Flaxseeds: Flaxseeds are tiny and retain much of their crunch when they’re baked. I find them beautiful and I love how they speckle a cake or bread. I think of them the way I think of whole-wheat flour – wholesome and earthy.
Makes 16 squares
2 1/4 cups (306 grams) all-purpose flour
2/3 cup (90 grams) whole wheat flour
2 teaspoons instant espresso or ground coffee (optional but good)
1 1/2 teaspoons baking soda
3/4 teaspoon baking powder
1/2 teaspoon fine sea salt
1 cup (200 grams) sugar
3/4 cup (150 grams) packed brown sugar
1 stick (8 tablespoons; 4 ounces; 113 grams) unsalted butter, at room temperature
1/2 cup (120 ml) flavorless oil, such as grapeseed, avocado, or coconut oil (nice with banana) – see above
3 large eggs, at room temperature
2 teaspoons pure vanilla extract
3 large or 4 medium mushy, overripe bananas, cut into chunks (see above)
2/3 cup (160 ml) buttermilk (well shaken before measuring) or sour cream
3/4 cup (60 grams) oats (not instant)
1/2 cup (60 grams) finely chopped walnuts or pecans (optional)
1/3 cup (50 grams) moist, plump raisins or an equal amount of chopped or diced soft dates or figs (see above)
1/4 cup (40 grams) flaxseeds (see above)
Center a rack in the oven and preheat it to 350 degrees F. Butter a 9-x-13-inch baking pan, preferably one with 2-inch-high sides, and dust it with flour, or use baker’s spray. Line the bottom of the pan with parchment paper.
Whisk both flours, the coffee, if you’re using it, baking soda, baking powder and salt together.
Working in the bowl of a stand mixer fitted with the paddle attachment, or in a large bowl with a hand mixer, beat both sugars and the butter together at medium speed for about 2 minutes; you’ll have a pasty mixture. Pour in the oil and beat for another 2 minutes, or until smooth, scraping the bowl as needed.
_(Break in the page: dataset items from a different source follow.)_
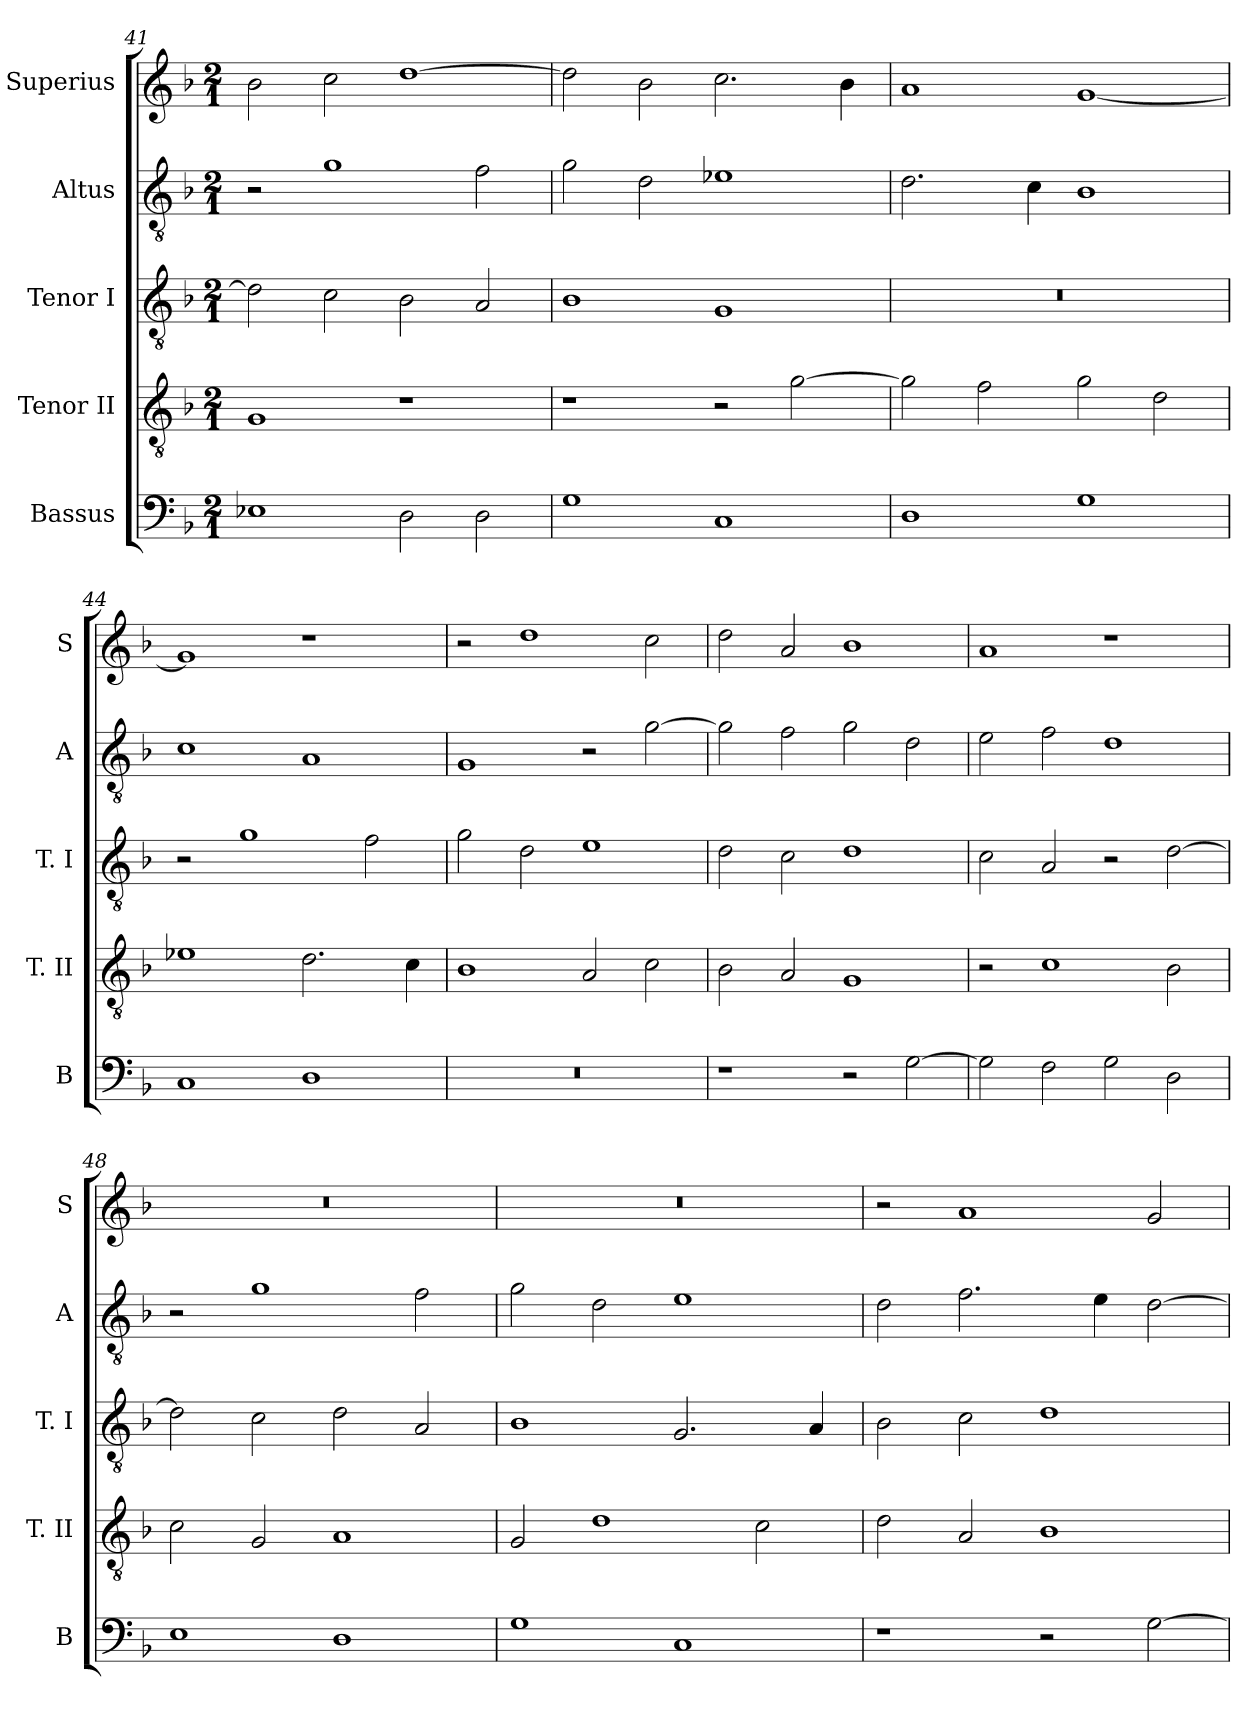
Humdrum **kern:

**kern	**kern	**kern	**kern	**kern
*part5	*part4	*part3	*part2	*part1
*staff5	*staff4	*staff3	*staff2	*staff1
*I"Bassus	*I"Tenor II	*I"Tenor I	*I"Altus	*I"Superius
*I'B	*I'T. II	*I'T. I	*I'A	*I'S
*clefF4	*clefGv2	*clefGv2	*clefGv2	*clefG2
*k[b-]	*k[b-]	*k[b-]	*k[b-]	*k[b-]
*F:	*F:	*F:	*F:	*F:
*M2/1	*M2/1	*M2/1	*M2/1	*M2/1
=41	=41	=41	=41	=41
1E-X	1G	2d]	2r	2b-
.	.	2c	1g	2cc
2D	1r	2B-	.	[1dd
2D	.	2A	2f	.
=42	=42	=42	=42	=42
1G	1r	1B-	2g	2dd]
.	.	.	2d	2b-
1C	2r	1G	1e-X	2.cc
.	[2g	.	.	.
.	.	.	.	4b-
=43	=43	=43	=43	=43
1D	2g]	0r	2.d	1a
.	2f	.	.	.
.	.	.	4c	.
1G	2g	.	1B-	[1g
.	2d	.	.	.
=44	=44	=44	=44	=44
1C	1e-X	2r	1c	1g]
.	.	1g	.	.
1D	2.d	.	1A	1r
.	.	2f	.	.
.	4c	.	.	.
=45	=45	=45	=45	=45
0r	1B-	2g	1G	2r
.	.	2d	.	1dd
.	2A	1e	2r	.
.	2c	.	[2g	2cc
=46	=46	=46	=46	=46
1r	2B-	2d	2g]	2dd
.	2A	2c	2f	2a
2r	1G	1d	2g	1b-
[2G	.	.	2d	.
=47	=47	=47	=47	=47
2G]	2r	2c	2e	1a
2F	1c	2A	2f	.
2G	.	2r	1d	1r
2D	2B-	[2d	.	.
=48	=48	=48	=48	=48
1E	2c	2d]	2r	0r
.	2G	2c	1g	.
1D	1A	2d	.	.
.	.	2A	2f	.
=49	=49	=49	=49	=49
1G	2G	1B-	2g	0r
.	1d	.	2d	.
1C	.	2.G	1e	.
.	2c	.	.	.
.	.	4A	.	.
=50	=50	=50	=50	=50
1r	2d	2B-	2d	2r
.	2A	2c	2.f	1a
2r	1B-	1d	.	.
.	.	.	4e	.
[2G	.	.	[2d	2g
=	=	=	=	=
*-	*-	*-	*-	*-
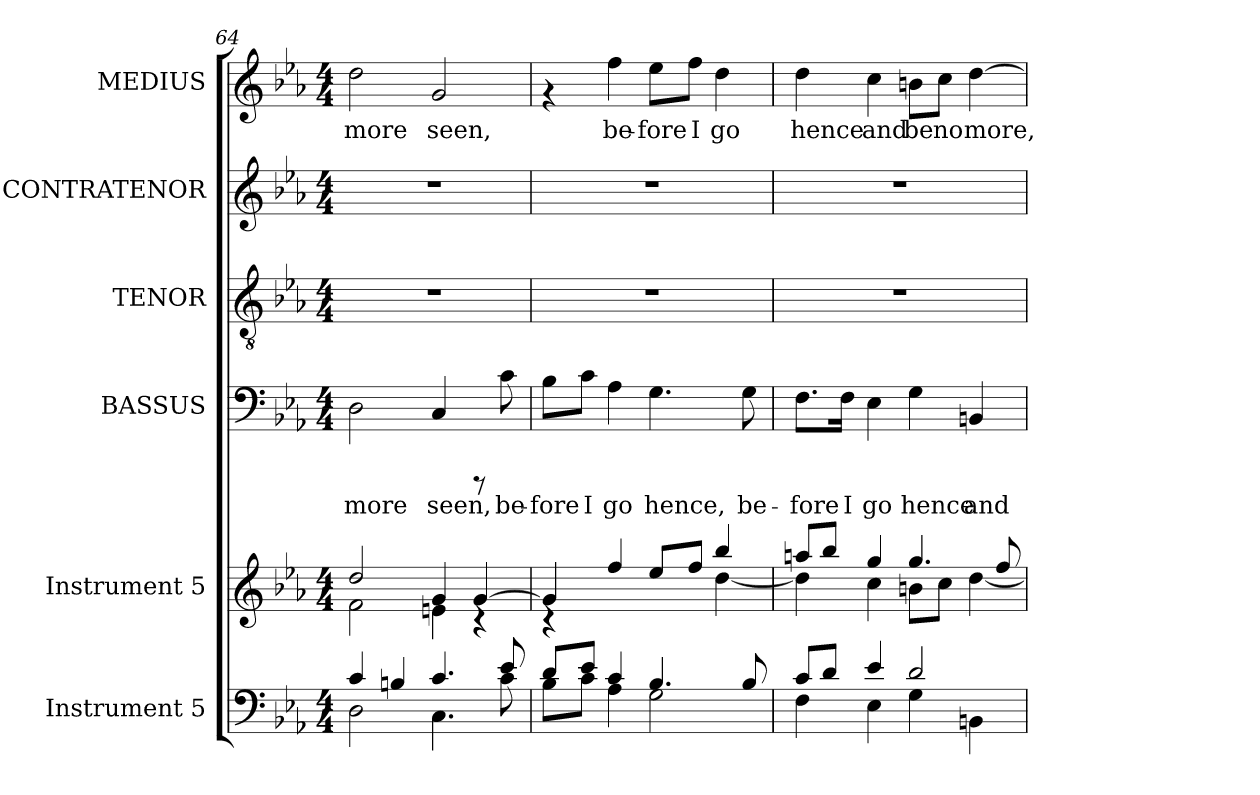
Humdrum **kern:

**kern	**kern	**kern	**text	**kern	**kern	**kern	**text
*part6	*part5	*part4	*part4	*part3	*part2	*part1	*part1
*staff6	*staff5	*staff4	*staff4	*staff3	*staff2	*staff1	*staff1
*I"Instrument 5	*I"Instrument 5	*I"BASSUS	*	*I"TENOR	*I"CONTRATENOR	*I"MEDIUS	*
*	*	*I'B	*	*I'T	*I'A	*I'S	*
!!LO:LB:g=z
*clefF4	*clefG2	*clefF4	*	*clefGv2	*clefG2	*clefG2	*
*k[b-e-a-]	*k[b-e-a-]	*k[b-e-a-]	*	*k[b-e-a-]	*k[b-e-a-]	*k[b-e-a-]	*
*E-:	*E-:	*E-:	*	*E-:	*E-:	*E-:	*
*M4/4	*M4/4	*M4/4	*	*M4/4	*M4/4	*M4/4	*
=64	=64	=64	=64	=64	=64	=64	=64
*^	*^	*	*	*	*	*	*
!	!	!	!	!	!LO:LY:b	!	!	!	!LO:LY:b:cj
4c/	2D\	2dd/	2f\	2D\	more	1r	1r	2dd\	more
4Bn/	.	.	.	.	.	.	.	.	.
!	!	!	!	!	!LO:LY:b	!	!	!	!LO:LY:b:cj
4.c/	4.C\	4g/	4en\	4C/	seen,	.	.	2g/	seen,
.	.	[>4g/	4rc	8rCCC	.	.	.	.	.
!	!	!	!	!	!LO:LY:b	!	!	!	!
8e-/	8c\	.	.	8c\	be-	.	.	.	.
=65	=65	=65	=65	=65	=65	=65	=65	=65	=65
!	!	!	!	!	!LO:LY:b	!	!	!	!
8d/L	8B-\L	4g/]	4rc	8B-\L	-fore	1r	1r	4rf	.
!	!	!	!	!	!LO:LY:b	!	!	!	!
8e-/J	8c\J	.	.	8c\J	I	.	.	.	.
!	!	!	!	!	!LO:LY:b	!	!	!	!LO:LY:b:cj
4c/	4A-\	4ff/	2ryy	4A-\	go	.	.	4ff\	be-
!	!	!	!	!	!LO:LY:b	!	!	!	!LO:LY:b:cj
4.B-/	2G\	8ee-/L	.	4.G\	hence,	.	.	8ee-\L	-fore
!	!	!	!	!	!	!	!	!	!LO:LY:b:cj
.	.	8ff/J	.	.	.	.	.	8ff\J	I
!	!	!	!	!	!	!	!	!	!LO:LY:b:cj
.	.	4bb-/	[<4dd\	.	.	.	.	4dd\	go
!	!	!	!	!	!LO:LY:b	!	!	!	!
8B-/	.	.	.	8G\	be-	.	.	.	.
=66	=66	=66	=66	=66	=66	=66	=66	=66	=66
!	!	!	!	!	!LO:LY:b	!	!	!	!LO:LY:b:cj
8c/L	4F\	8aan/L	4dd\]	8.F\L	-fore	1r	1r	4dd\	hence
8d/J	.	8bb-/J	.	.	.	.	.	.	.
!	!	!	!	!	!LO:LY:b	!	!	!	!
.	.	.	.	16F\J	I	.	.	.	.
!	!	!	!	!	!LO:LY:b	!	!	!	!LO:LY:b:cj
4e-/	4E-\	4gg/	4cc\	4E-\	go	.	.	4cc\	and
!	!	!	!	!	!LO:LY:b	!	!	!	!LO:LY:b:cj
2d/	4G\	4.gg/	8bn\L	4G\	hence	.	.	8bn\L	be
!	!	!	!	!	!	!	!	!	!LO:LY:b:cj
.	.	.	8cc\J	.	.	.	.	8cc\J	no
!	!	!	!	!	!LO:LY:b	!	!	!	!LO:LY:b:cj
.	4BBn\	.	[<4dd\	4BBn/	and	.	.	[>4dd\	more,
.	.	8ff/	.	.	.	.	.	.	.
*v	*v	*	*	*	*	*	*	*	*
*	*v	*v	*	*	*	*	*	*
=	=	=	=	=	=	=	=
*-	*-	*-	*-	*-	*-	*-	*-
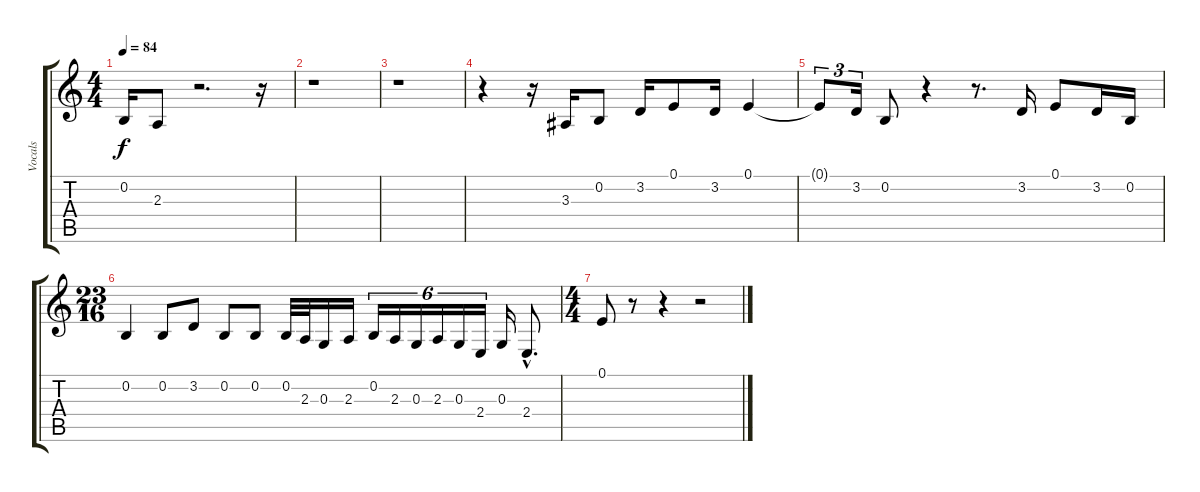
\track ("Vocals" "Vocals") {instrument altosax}
\staff {score tabs}
\tuning (E4 B3 G3 D3 A2 E2) {hide}
\ts (4 4)
\tempo 84
\clef g2
\ks aminor
0.2.16{dy f} 2.3.8 r.2{d} r.16 |
r.1 |
r.1 |
r.4 r.16 3.3.16 0.2.8 3.2.16 0.1.8 3.2.16 0.1.4 |
0.1{t}.8{tu (3 2)} 3.2.16{tu (3 2)} 0.2.8 r.4 r.8{d} 3.2.16 0.1.8 3.2.16 0.2.16 |
\ts (23 16)
0.2.4 0.2.8 3.2.8 0.2.8 0.2.8 0.2.32 2.3.32 0.3.16 2.3.16 0.2.16{tu (6 4)} 2.3.16{tu (6 4)} 0.3.16{tu (6 4)} 2.3.16{tu (6 4)} 0.3.16{tu (6 4)} 2.4.16{tu (6 4)} 0.3.16 2.4{hac}.8{d} |
\ts (4 4)
0.1.8 r.8 r.4 r.2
One by one, add the eggs, beating for a minute after each goes in. Beat in the vanilla. With the mixer on medium, drop in the pieces of banana, beating until they are blended into the batter. You’ll have a very light, almost fluffy mixture; if you still have chunklets of banana here and there, that’s fine.
Turn off the mixer, add half of the flour mixture and pulse to begin the blending. Then mix on low speed only until most of the flour disappears. Pour in the buttermilk or sour cream and mix until it’s almost all in, then turn off the mixer, add the remaining flour mixture and pulse and mix only until the flour is almost incorporated.
One by one — still on low speed — add the oats, nuts, if using, raisins or other fruit and flax. Remove the bowl from the mixer stand, if using, and finish the blending by hand with a flexible spatula. Scrape the batter into the pan, smoothing the top.
Bake for 45 to 50 minutes, or until the cake is deeply golden brown (if you think it is getting too dark, tent it loosely with foil or parchment) and starting to pull away from the sides of the pan; a tester inserted into the center should come out clean. Transfer the pan to a rack and let sit for 5 minutes, then run a table knife around the edges of the pan, if needed, to loosen the cake. Turn it out onto the rack, peel away the paper and turn it right side up. Let cool until just warm or at room temperature.
Cut the cake into 16 squares and serve as is or with some or all of the suggested go-alongs.
STORING: Wrapped well, the cake will keep for about 4 days at room temperature or for up to 2 months in the freezer; defrost it in its wrapper.